March 30, 2013

Fraternities worse than Animal House fail to pay for casualties


"It was the best thing we ever did," said Dave Westol, former executive director of Theta Chi. "You may have five knuckleheads who won't join, and the five who replace them" will stay out of trouble.

Theta Chi membership stood at 5,911 in 1998, when the fraternity voted to go alcohol-free. By 2003, when the ban took effect, it had fallen to 5,126. Westol left in 2006, with membership down to 4,664. In 2010, the national board abandoned the policy. With drinking permitted, membership has rebounded to about 6,700 today.

Declining membership played no role in reversing the alcohol-free policy, Theta Chi Executive Director Michael Mayer said in an email.

Philip Dhanens died of alcohol poisoning after he and other freshmen were locked in a room last August at a Theta Chi chapter at Fresno State University in California until they finished bottles of vodka and tequila.

The national fraternity should have monitored the local chapter more closely, said his mother, Diane Dhanens.

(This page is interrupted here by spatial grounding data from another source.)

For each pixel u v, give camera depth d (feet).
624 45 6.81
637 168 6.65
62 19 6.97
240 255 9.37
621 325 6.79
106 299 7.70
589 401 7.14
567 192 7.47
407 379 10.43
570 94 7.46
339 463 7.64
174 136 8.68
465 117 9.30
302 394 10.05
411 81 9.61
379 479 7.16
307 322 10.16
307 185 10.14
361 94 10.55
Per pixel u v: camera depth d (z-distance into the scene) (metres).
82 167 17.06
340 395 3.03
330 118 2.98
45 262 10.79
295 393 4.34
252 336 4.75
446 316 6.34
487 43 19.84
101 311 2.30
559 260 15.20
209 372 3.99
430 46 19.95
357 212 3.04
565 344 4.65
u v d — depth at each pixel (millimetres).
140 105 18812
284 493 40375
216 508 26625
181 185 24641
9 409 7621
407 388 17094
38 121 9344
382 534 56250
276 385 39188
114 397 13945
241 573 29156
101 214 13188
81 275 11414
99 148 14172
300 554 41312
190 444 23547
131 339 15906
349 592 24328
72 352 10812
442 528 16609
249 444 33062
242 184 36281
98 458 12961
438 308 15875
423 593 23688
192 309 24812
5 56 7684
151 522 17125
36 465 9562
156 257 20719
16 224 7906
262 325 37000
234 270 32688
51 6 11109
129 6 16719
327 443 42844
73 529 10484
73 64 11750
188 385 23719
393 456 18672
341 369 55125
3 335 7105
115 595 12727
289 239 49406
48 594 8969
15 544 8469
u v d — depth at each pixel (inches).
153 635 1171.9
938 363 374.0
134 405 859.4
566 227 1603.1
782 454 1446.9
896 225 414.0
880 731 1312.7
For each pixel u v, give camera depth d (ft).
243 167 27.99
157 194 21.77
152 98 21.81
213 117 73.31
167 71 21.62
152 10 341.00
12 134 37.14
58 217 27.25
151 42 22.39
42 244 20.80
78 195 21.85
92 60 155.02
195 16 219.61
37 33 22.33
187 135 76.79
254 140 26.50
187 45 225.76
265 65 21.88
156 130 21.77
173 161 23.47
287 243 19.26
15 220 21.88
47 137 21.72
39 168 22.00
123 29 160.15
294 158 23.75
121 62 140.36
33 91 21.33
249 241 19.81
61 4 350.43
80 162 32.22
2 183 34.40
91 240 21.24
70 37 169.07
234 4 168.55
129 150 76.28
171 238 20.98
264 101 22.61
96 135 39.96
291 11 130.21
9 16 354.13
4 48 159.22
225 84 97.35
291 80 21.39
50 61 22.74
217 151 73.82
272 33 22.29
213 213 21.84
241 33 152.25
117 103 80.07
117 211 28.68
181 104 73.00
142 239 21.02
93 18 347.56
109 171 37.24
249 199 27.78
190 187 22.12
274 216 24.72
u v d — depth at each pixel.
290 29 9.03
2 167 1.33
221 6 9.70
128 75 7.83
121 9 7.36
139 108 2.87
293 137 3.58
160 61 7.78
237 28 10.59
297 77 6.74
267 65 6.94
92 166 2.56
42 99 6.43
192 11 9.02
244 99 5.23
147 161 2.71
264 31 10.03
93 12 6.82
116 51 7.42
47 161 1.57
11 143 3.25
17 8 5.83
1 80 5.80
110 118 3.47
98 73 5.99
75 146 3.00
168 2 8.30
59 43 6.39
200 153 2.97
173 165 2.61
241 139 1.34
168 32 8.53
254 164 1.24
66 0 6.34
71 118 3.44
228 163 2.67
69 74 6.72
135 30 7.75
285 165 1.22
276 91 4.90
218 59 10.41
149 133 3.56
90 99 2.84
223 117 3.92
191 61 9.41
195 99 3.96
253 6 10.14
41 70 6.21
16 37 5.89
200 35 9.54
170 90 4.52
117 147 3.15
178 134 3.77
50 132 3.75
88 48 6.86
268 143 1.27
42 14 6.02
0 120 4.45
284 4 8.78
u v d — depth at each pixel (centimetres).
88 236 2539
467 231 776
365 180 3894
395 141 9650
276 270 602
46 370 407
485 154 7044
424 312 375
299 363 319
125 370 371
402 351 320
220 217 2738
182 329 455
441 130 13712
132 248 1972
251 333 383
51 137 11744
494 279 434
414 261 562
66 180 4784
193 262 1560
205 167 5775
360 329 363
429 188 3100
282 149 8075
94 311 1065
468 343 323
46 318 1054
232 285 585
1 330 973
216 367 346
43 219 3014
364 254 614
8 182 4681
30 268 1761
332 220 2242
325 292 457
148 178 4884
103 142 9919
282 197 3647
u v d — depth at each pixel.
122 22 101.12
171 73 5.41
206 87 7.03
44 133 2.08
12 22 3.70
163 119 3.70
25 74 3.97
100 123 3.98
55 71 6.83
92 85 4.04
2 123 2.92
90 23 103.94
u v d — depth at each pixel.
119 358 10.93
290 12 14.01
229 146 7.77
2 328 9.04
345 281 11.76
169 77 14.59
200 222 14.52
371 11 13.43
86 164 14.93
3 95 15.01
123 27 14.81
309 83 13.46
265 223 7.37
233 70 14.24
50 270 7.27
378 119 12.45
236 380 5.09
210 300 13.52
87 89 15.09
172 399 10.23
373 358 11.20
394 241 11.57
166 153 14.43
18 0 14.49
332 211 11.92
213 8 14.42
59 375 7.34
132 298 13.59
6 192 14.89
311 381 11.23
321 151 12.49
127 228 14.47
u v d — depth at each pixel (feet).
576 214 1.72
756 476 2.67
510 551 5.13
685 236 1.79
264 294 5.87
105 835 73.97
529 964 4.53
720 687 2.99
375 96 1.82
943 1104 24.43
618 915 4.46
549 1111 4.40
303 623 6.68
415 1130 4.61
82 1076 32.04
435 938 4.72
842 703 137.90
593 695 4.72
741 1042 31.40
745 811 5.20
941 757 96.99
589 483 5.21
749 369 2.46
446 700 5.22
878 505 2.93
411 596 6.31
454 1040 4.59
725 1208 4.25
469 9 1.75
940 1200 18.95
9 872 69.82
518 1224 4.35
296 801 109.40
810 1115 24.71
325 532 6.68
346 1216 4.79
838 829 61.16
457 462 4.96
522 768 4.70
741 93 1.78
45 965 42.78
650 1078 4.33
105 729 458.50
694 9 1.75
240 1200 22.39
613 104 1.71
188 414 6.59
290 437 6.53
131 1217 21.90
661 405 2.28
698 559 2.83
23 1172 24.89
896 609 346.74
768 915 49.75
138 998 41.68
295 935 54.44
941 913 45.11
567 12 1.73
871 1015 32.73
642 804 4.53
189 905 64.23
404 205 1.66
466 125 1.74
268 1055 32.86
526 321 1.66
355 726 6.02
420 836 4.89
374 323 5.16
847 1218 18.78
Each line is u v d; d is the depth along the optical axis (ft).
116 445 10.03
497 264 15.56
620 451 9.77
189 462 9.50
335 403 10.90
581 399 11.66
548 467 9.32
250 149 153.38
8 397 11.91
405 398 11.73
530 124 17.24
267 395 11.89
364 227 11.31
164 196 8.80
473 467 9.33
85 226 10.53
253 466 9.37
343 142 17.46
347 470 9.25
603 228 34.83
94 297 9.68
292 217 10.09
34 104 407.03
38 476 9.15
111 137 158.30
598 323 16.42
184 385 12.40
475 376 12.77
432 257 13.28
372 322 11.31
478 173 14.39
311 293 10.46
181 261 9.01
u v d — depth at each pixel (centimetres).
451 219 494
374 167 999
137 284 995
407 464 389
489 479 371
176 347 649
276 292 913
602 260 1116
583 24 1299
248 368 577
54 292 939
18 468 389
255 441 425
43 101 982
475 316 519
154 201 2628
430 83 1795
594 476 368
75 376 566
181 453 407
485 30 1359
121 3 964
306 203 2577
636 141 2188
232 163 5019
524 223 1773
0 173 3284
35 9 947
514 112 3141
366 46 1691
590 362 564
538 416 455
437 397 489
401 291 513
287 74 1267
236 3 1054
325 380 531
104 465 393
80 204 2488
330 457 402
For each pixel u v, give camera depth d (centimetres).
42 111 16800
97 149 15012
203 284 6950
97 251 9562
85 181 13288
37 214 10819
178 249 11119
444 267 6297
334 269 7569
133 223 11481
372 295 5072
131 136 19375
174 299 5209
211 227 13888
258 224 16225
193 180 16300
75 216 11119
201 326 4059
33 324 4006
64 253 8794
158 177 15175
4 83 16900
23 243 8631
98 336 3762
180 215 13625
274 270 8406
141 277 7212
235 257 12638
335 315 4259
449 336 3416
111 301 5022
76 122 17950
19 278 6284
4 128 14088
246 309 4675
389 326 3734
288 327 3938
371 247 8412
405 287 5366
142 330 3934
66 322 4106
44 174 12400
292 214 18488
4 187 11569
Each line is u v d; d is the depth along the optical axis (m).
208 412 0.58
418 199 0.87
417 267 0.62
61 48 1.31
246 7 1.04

She and her husband filed a lawsuit this month against the national fraternity and the chapter.

Fraternity leaders say, "'We'll let you wear Theta Chi,'" she said. "But when something bad happens, 'We're out of here.'"

Theta Chi said in a statement that it revoked the charter of the Fresno State chapter and that it has "strict guidelines prohibiting underage alcohol consumption."

Some national fraternities have segregated assets to avoid liability in high-profile cases. Based in Evanston, Ill., where its headquarters contains a priceless collection of stained-glass Tiffany windows, Sigma Alpha Epsilon has been associated with eight deaths since 2005, the most of any fraternity. Most recently, University of Idaho freshman Joseph Wiederrick, who had been drinking at an SAE party on a Saturday night in January, got lost on his way back to his dorm. The 18- year-old wandered at least five miles, stumbled off an embankment, and froze to death under a bridge.